— В самом деле, безобразие, — скривившись, согласилась я с Валери.
— Что, нервишки пошаливают? — усмехнулся Макс. — Во всяком случае, эта музыка лучше, чем твоя Фор. По крайней мере, ты всего лишь стонешь, а не плачешь.
— Я обожаю Милен Фор! — воскликнула Валери. — Она — наша гордость!
Макс скорчил кислую мину.
— Чувствую, что, скоро мне придется купить ее диск в машину.
Валери, шутя, толкнула его в бок.
— И только попробуй не купить!
Я улыбнулась, глядя на них: они так удивительно подходили друг другу и так здорово смотрелись вместе. Я нисколько не сомневалась в их безоблачном счастливом будущем.
— Мы вот-вот приедем, — погладив руку Валери, сообщил наш ученый-водитель.
И действительно, стена леса внезапно оборвалась, и мы оказались на открытом пространстве, облюбованном некогда загадочными уртами. Вся деревня состояла примерно из двух десятков бревенчатых избушек, беспорядочно расположенных у самой полосы леса, в центре же поселка в сумеречном свете возвышалась грубо высеченная каменная фигура какого-то монстра с выпученными глазами и зияющей дырой вместо рта. Широкая кайма пепла и углей окружала этого уродливого идола.
— Точно, язычники, — восторженно прошептала Валери.
На звук мотора из домиков и из леса стали сходиться местные жители. Издалека уже стало понятно, что этот народ вовсе не тюркского происхождения: это были чрезвычайно рослые мужчины с длинными серыми космами, одетые, несмотря на прохладный вечер, только в джинсы или спортивные штаны, поэтому мы могли видеть и их голый торс, крепкий, мускулистый, покрытый густой растительностью. Женщин было немного, и, как ни странно, все они оказались очень маленького, почти карликового, роста. И еще в деревне было много собак — здоровых лохматых псов, по счастью привязанных, которые сейчас заходились лаем и рвались с цепей.

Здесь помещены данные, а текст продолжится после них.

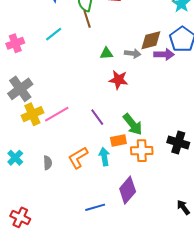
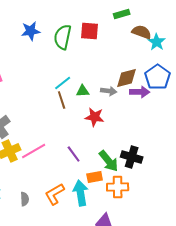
brown line: (87, 19) -> (62, 100), moved
cyan line: (54, 34) -> (63, 83), moved
black cross: (178, 143) -> (132, 157), moved
cyan arrow: (104, 157) -> (81, 193), size x1.4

Мужчины-урты, завидев нас, не раздумывая и не сговариваясь, двинулись к нашей машине. Они шли с разных концов поселка, и по их походке и решительным широким шагам, печатающим землю, стало понятно, что радушного приема мы не дождемся. Чем ближе они подходили, тем страшнее мне становилось: теперь можно было рассмотреть и их лица, и это зрелище оказалось не из приятных — все до единого были безобразны, как черти. У каждого из них была кожа землистого цвета, изрытая глубокими яминами, брови почти отсутствовали, ненормально высокие скулы подпирали мелкие глаза с недобрым тяжелым взглядом, а вывернутые ноздри раздувались, как у разъяренных быков. Кроме всего прочего, некоторые лица были еще ассиметричны и перекошены.